Rafe took a seat at the table. “I think they’ll take you like that until you get used to them again.”
“Finish your wine,” Mieka advised, crouching at his side.
Cade did as told. He was glad it was white wine; red would have been too much like blood. Setting down his glass, he chose words carefully as he described the Elsewhen, finishing with, “And I swear that’s what it felt like. Feeding time. Only it was a public spectacle, too, with the audience partaking.”
“Of the blood?” Jeska’s blue eyes were wide with shock.
“No. Oh, no. The sensations. Just as if they were in Rose Court for a play, and a glisker and fettler had spread the magic.”
“Wasn’t anyone … well, disgusted?” Mieka asked.
Cade shook his head. “Not a bit of it.
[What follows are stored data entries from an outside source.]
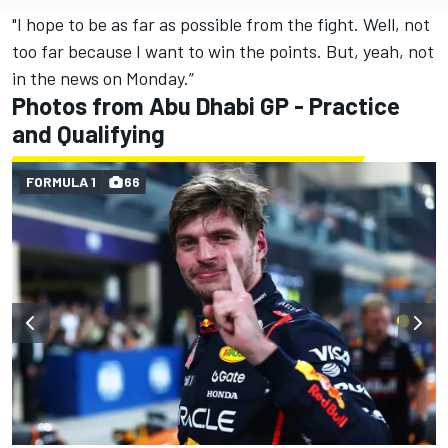
"I hope to be as far as possible from the fight. Well, not
too far because I want to win the points. But, yeah, not
in the news on Monday.”
Photos from Abu Dhabi GP - Practice
and Qualifying
FORMULA 1
66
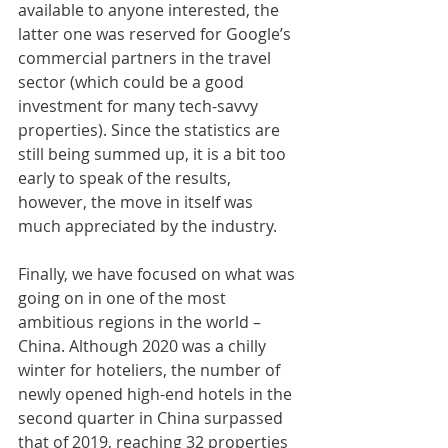
available to anyone interested, the 
latter one was reserved for Google’s 
commercial partners in the travel 
sector (which could be a good 
investment for many tech-savvy 
properties). Since the statistics are 
still being summed up, it is a bit too 
early to speak of the results, 
however, the move in itself was 
much appreciated by the industry. 
Finally, we have focused on what was 
going on in one of the most 
ambitious regions in the world – 
China. Although 2020 was a chilly 
winter for hoteliers, the number of 
newly opened high-end hotels in the 
second quarter in China surpassed 
that of 2019, reaching 32 properties 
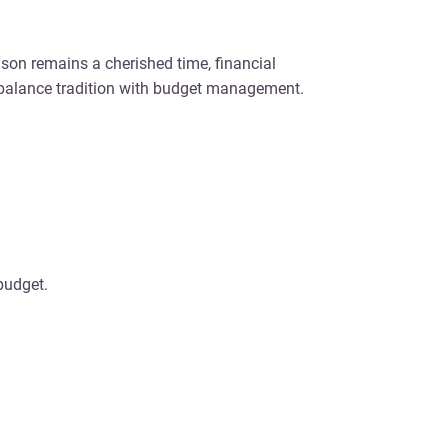
ason remains a cherished time, financial
 balance tradition with budget management.
budget.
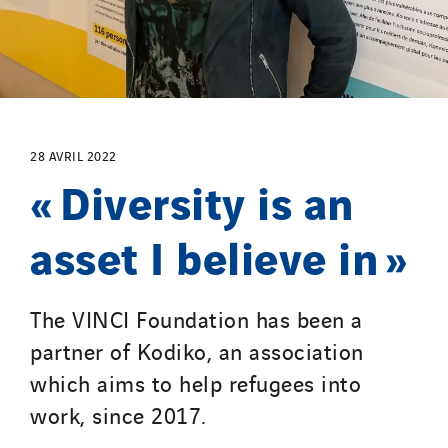
28 AVRIL 2022
« Diversity is an
asset I believe in »
The VINCI Foundation has been a
partner of Kodiko, an association
which aims to help refugees into
work, since 2017.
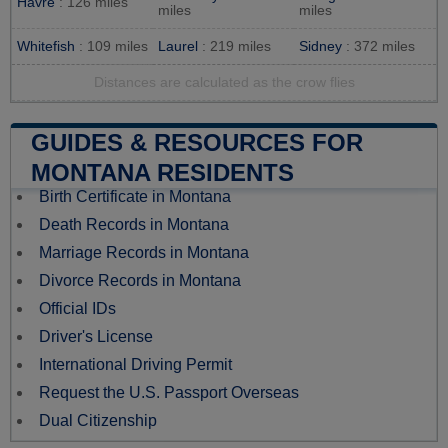
Havre
: 126 miles
miles
miles
Whitefish
: 109 miles
Laurel
: 219 miles
Sidney
: 372 miles
Distances are calculated as the crow flies
GUIDES & RESOURCES FOR
MONTANA RESIDENTS
Birth Certificate in Montana
Death Records in Montana
Marriage Records in Montana
Divorce Records in Montana
Official IDs
Driver's License
International Driving Permit
Request the U.S. Passport Overseas
Dual Citizenship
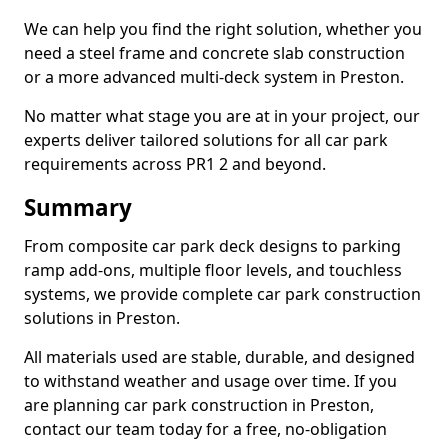
We can help you find the right solution, whether you
need a steel frame and concrete slab construction
or a more advanced multi-deck system in Preston.
No matter what stage you are at in your project, our
experts deliver tailored solutions for all car park
requirements across PR1 2 and beyond.
Summary
From composite car park deck designs to parking
ramp add-ons, multiple floor levels, and touchless
systems, we provide complete car park construction
solutions in Preston.
All materials used are stable, durable, and designed
to withstand weather and usage over time. If you
are planning car park construction in Preston,
contact our team today for a free, no-obligation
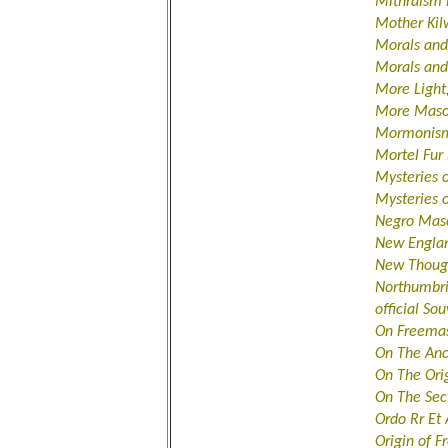
Mithraism 
Mother Kil
Morals and
Morals an
More Light
More Maso
Mormonism
Mortel Fur
Mysteries 
Mysteries o
Negro Maso
New Englan
New Thoug
Northumbr
official So
On Freemas
On The Anc
On The Ori
On The Sec
Ordo Rr Et
Origin of 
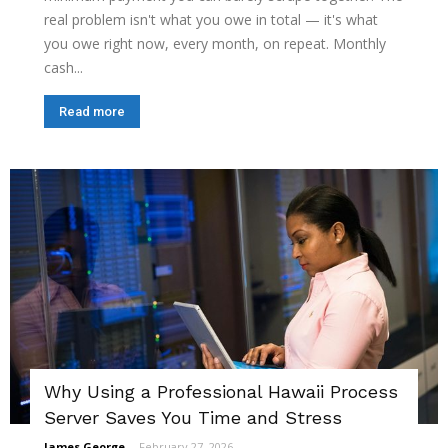
real problem isn't what you owe in total — it's what
you owe right now, every month, on repeat. Monthly
cash...
Read more
Why Using a Professional Hawaii Process
Server Saves You Time and Stress
James George
-
February 27, 2026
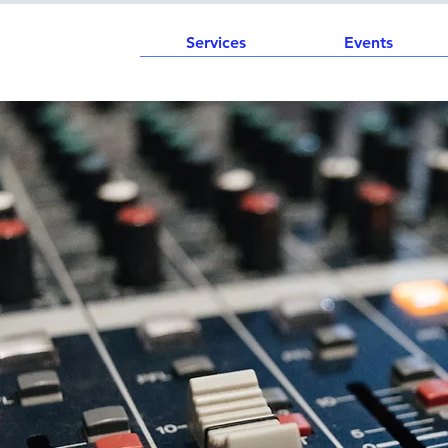
Services
Events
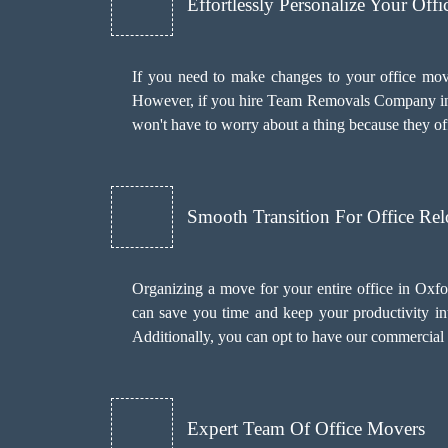
Effortlessly Personalize Your Off
If you need to make changes to your office mov
However, if you hire Team Removals Company i
won't have to worry about a thing because they of
Smooth Transition For Office Rel
Organizing a move for your entire office in Oxf
can save you time and keep your productivity int
Additionally, you can opt to have our commercial
Expert Team Of Office Movers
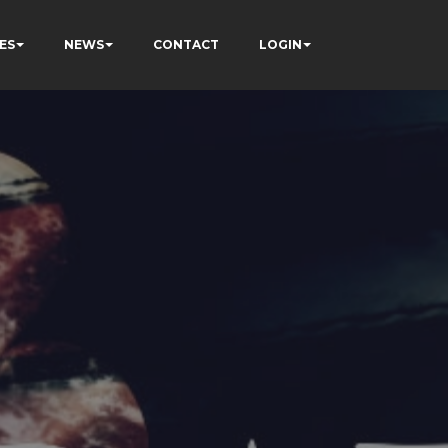
ES
NEWS
CONTACT
LOGIN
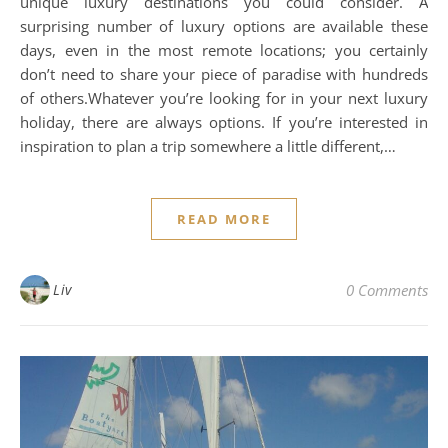
unique luxury destinations you could consider. A
surprising number of luxury options are available these
days, even in the most remote locations; you certainly
don’t need to share your piece of paradise with hundreds
of others.Whatever you’re looking for in your next luxury
holiday, there are always options. If you’re interested in
inspiration to plan a trip somewhere a little different,…
READ MORE
Liv
0 Comments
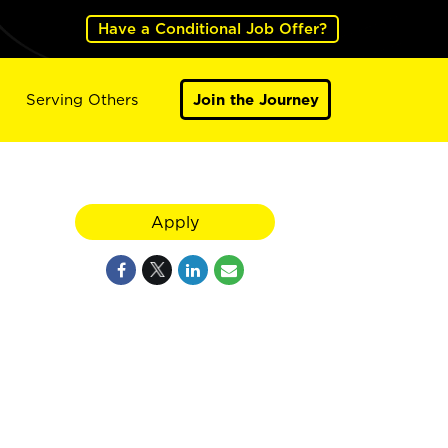
Have a Conditional Job Offer?
Serving Others
Join the Journey
Apply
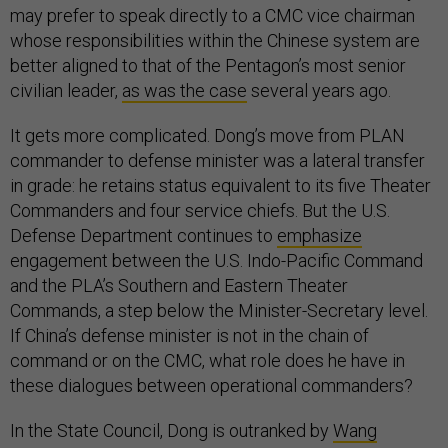
may prefer to speak directly to a CMC vice chairman
whose responsibilities within the Chinese system are
better aligned to that of the Pentagon’s most senior
civilian leader,
as was the case
several years ago.
It gets more complicated. Dong’s move from PLAN
commander to defense minister was a lateral transfer
in grade: he retains status equivalent to its five Theater
Commanders and four service chiefs. But the U.S.
Defense Department continues to
emphasize
engagement between the U.S. Indo-Pacific Command
and the PLA’s Southern and Eastern Theater
Commands, a step below the Minister-Secretary level.
If China’s defense minister is not in the chain of
command or on the CMC, what role does he have in
these dialogues between operational commanders?
In the State Council, Dong is outranked by
Wang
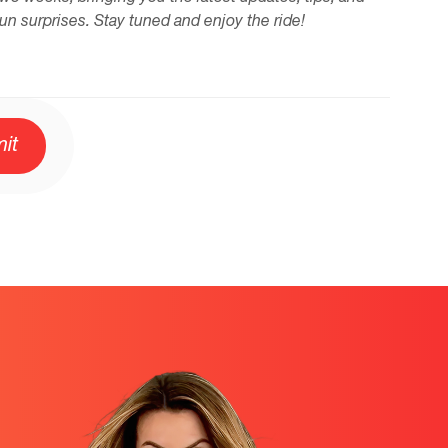
fun surprises. Stay tuned and enjoy the ride!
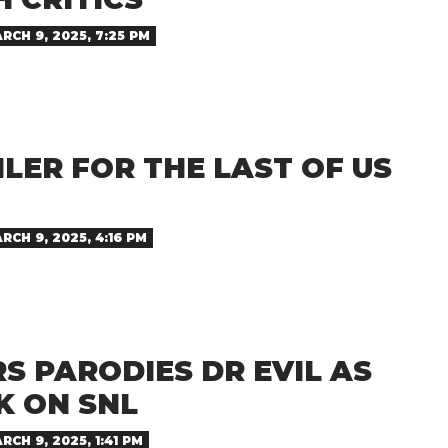
RCH 9, 2025, 7:25 PM
ILER FOR THE LAST OF US
RCH 9, 2025, 4:16 PM
S PARODIES DR EVIL AS
K ON SNL
RCH 9, 2025, 1:41 PM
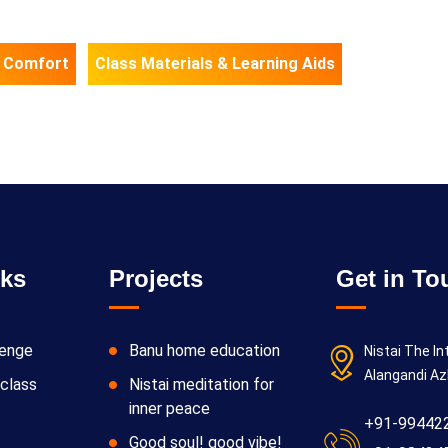
 Comfort
Class Materials & Learning Aids
nks
Projects
Get in To
lenge
Banu home education
Nistai The In
Alangandi Az
class
Nistai meditation for
inner peace
+91-99442
Good soul! good vibe!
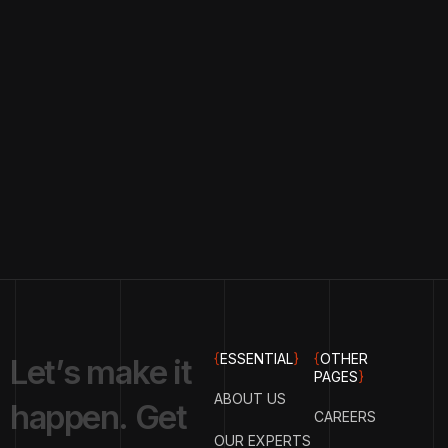
{
ESSENTIAL
}
{
OTHER
L
e
t
’
s
m
a
k
e
i
t
PAGES
}
ABOUT US
h
a
p
p
e
n
.
G
e
t
CAREERS
OUR EXPERTS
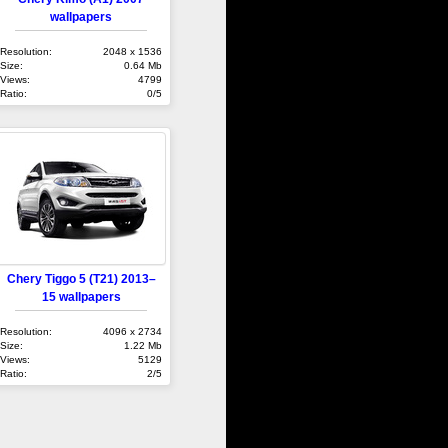
wallpapers
Resolution:
2048 x 1536
Size:
0.64 Mb
Views:
4799
Ratio:
0/5
Chery Tiggo 5 (T21) 2013–
15 wallpapers
Resolution:
4096 x 2734
Size:
1.22 Mb
Views:
5129
Ratio:
2/5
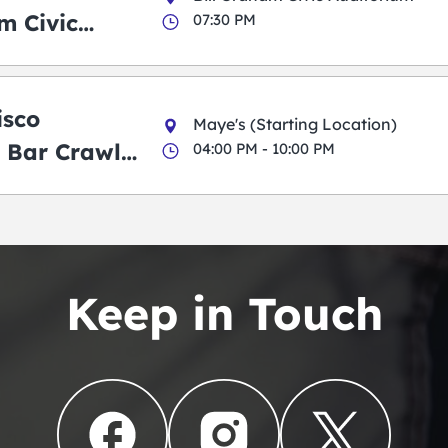
m Civic
07:30 PM
m
isco
Maye's (Starting Location)
 Bar Crawl
04:00 PM - 10:00 PM
Keep in Touch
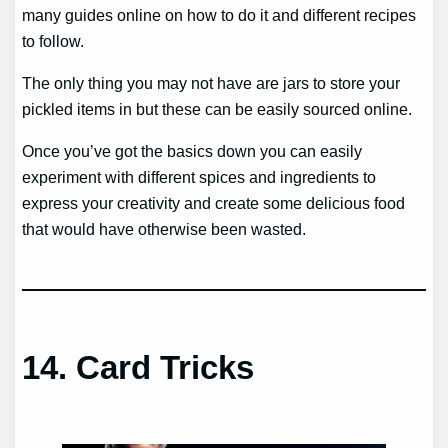
many guides online on how to do it and different recipes
to follow.
The only thing you may not have are jars to store your
pickled items in but these can be easily sourced online.
Once you’ve got the basics down you can easily
experiment with different spices and ingredients to
express your creativity and create some delicious food
that would have otherwise been wasted.
14.
Card Tricks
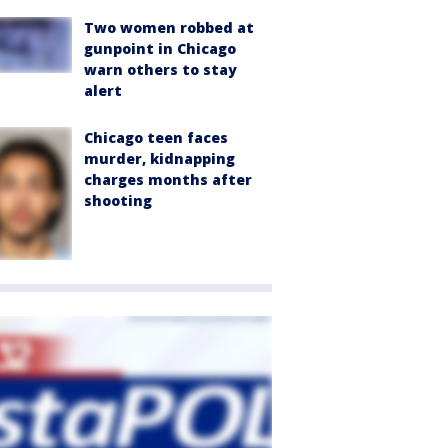
Two women robbed at
gunpoint in Chicago
warn others to stay
alert
Chicago teen faces
murder, kidnapping
charges months after
shooting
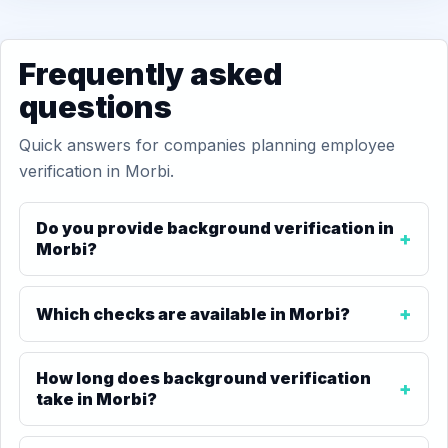
Frequently asked
questions
Quick answers for companies planning employee
verification in Morbi.
Do you provide background verification in
Morbi?
Which checks are available in Morbi?
How long does background verification
take in Morbi?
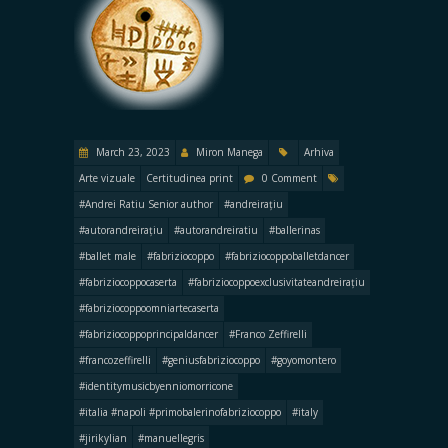
March 23, 2023
Miron Manega
Arhiva
Arte vizuale
Certitudinea print
0 Comment
#Andrei Ratiu Senior author
#andreirațiu
#autorandreirațiu
#autorandreiratiu
#ballerinas
#ballet male
#fabriziocoppo
#fabriziocoppoballetdancer
#fabriziocoppocaserta
#fabriziocoppoexclusivitateandreirațiu
#fabriziocoppoomniartecaserta
#fabriziocoppoprincipaldancer
#Franco Zeffirelli
#francozeffirelli
#geniusfabriziocoppo
#goyomontero
#identitymusicbyenniomorricone
#italia #napoli #primobalerinofabriziocoppo
#italy
#jirikylian
#manuellegris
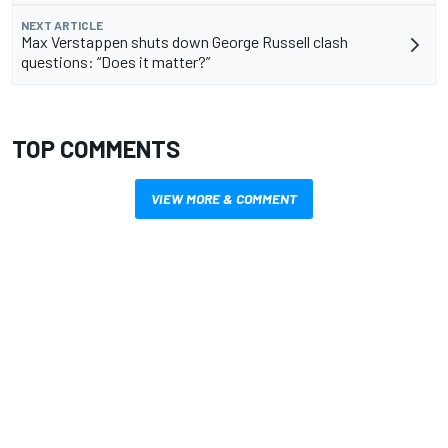
NEXT ARTICLE
Max Verstappen shuts down George Russell clash
questions: “Does it matter?”
TOP COMMENTS
VIEW MORE & COMMENT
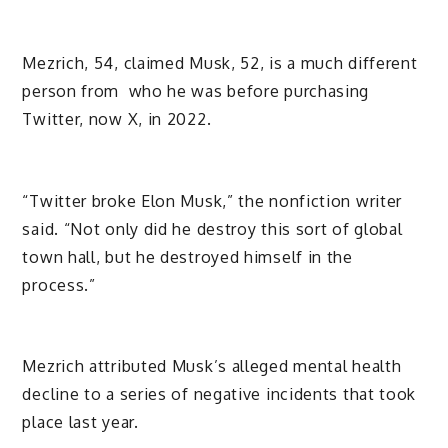
Mezrich, 54, claimed Musk, 52, is a much different
person from who he was before purchasing
Twitter, now X, in 2022.
“Twitter broke Elon Musk,” the nonfiction writer
said. “Not only did he destroy this sort of global
town hall, but he destroyed himself in the
process.”
Mezrich attributed Musk’s alleged mental health
decline to a series of negative incidents that took
place last year.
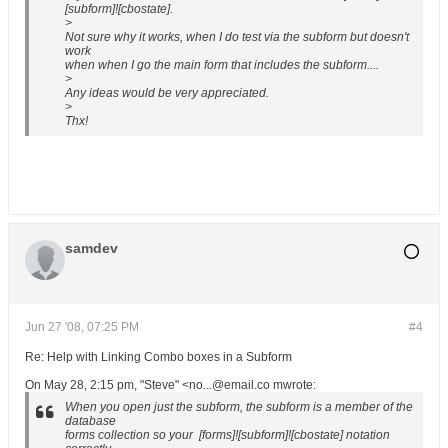
[subform]![cbostate].
>
Not sure why it works, when I do test via the subform but doesn't
work
when when I go the main form that includes the subform....
>
Any ideas would be very appreciated.
>
Thx!
samdev
Jun 27 '08, 07:25 PM
#4
Re: Help with Linking Combo boxes in a Subform
On May 28, 2:15 pm, "Steve" <no...@email.co mwrote:
When you open just the subform, the subform is a member of the
database
forms collection so your [forms]![subform]![cbostate] notation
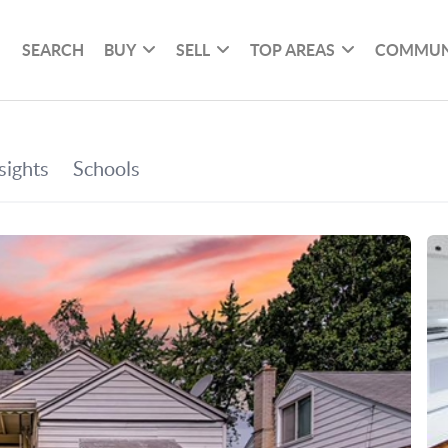
SEARCH
BUY
SELL
TOP AREAS
COMMUN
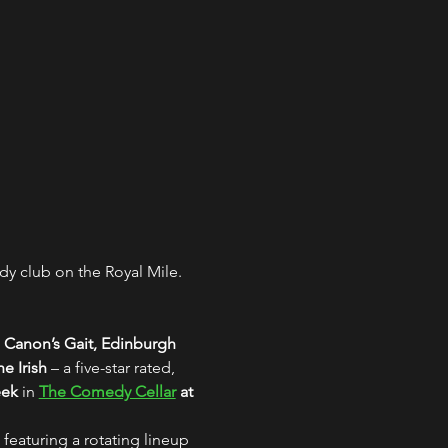
y club on the Royal Mile. 
 Canon’s Gait, Edinburgh
e Irish
 – a five-star rated, 
eek
 in 
The Comedy Cellar
 at 
 featuring a rotating lineup 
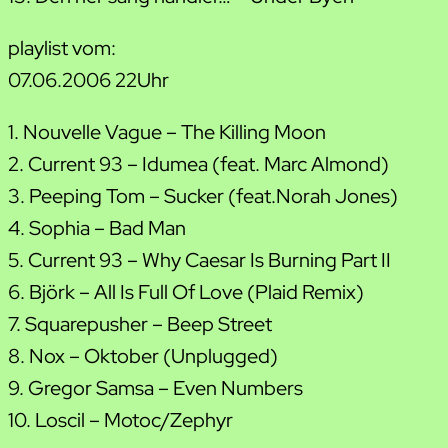
playlist vom:
07.06.2006 22Uhr
1. Nouvelle Vague – The Killing Moon
2. Current 93 – Idumea (feat. Marc Almond)
3. Peeping Tom – Sucker (feat.Norah Jones)
4. Sophia – Bad Man
5. Current 93 – Why Caesar Is Burning Part II
6. Björk – All Is Full Of Love (Plaid Remix)
7. Squarepusher – Beep Street
8. Nox – Oktober (Unplugged)
9. Gregor Samsa – Even Numbers
10. Loscil – Motoc/Zephyr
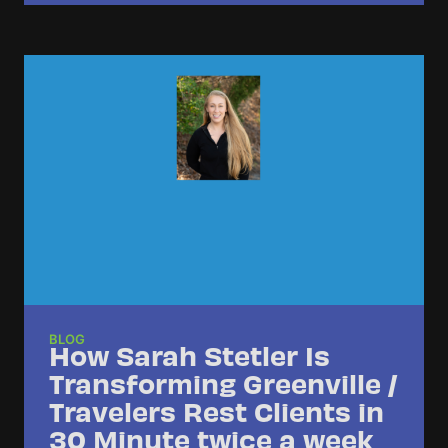
BLOG
How Sarah Stetler Is
Transforming Greenville /
Travelers Rest Clients in
30 Minute twice a week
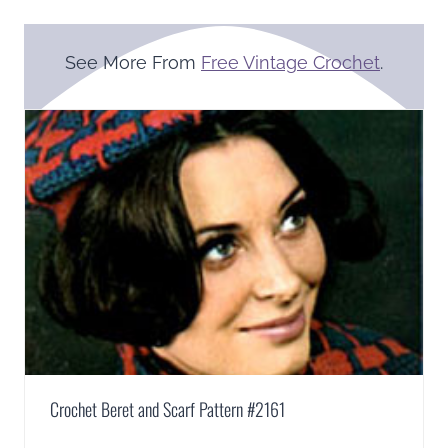
See More From
Free Vintage Crochet
.
Crochet Beret and Scarf Pattern #2161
It was like a special treat they were given, a favor eagerly sought, that they were allowed to join in.”
“But what was being fed, down below the grate?” All at once Mieka turned very pale and sat back hard on his rump. “Oh Gods,” he muttered. “Balaurin!”
“What?” Jeska exclaimed.
“Like in Vered’s play! The enemy warriors who drank blood from their victims’ skulls, like Vampires except not exactly, but enough to set Chat to tale-telling that time, remember?”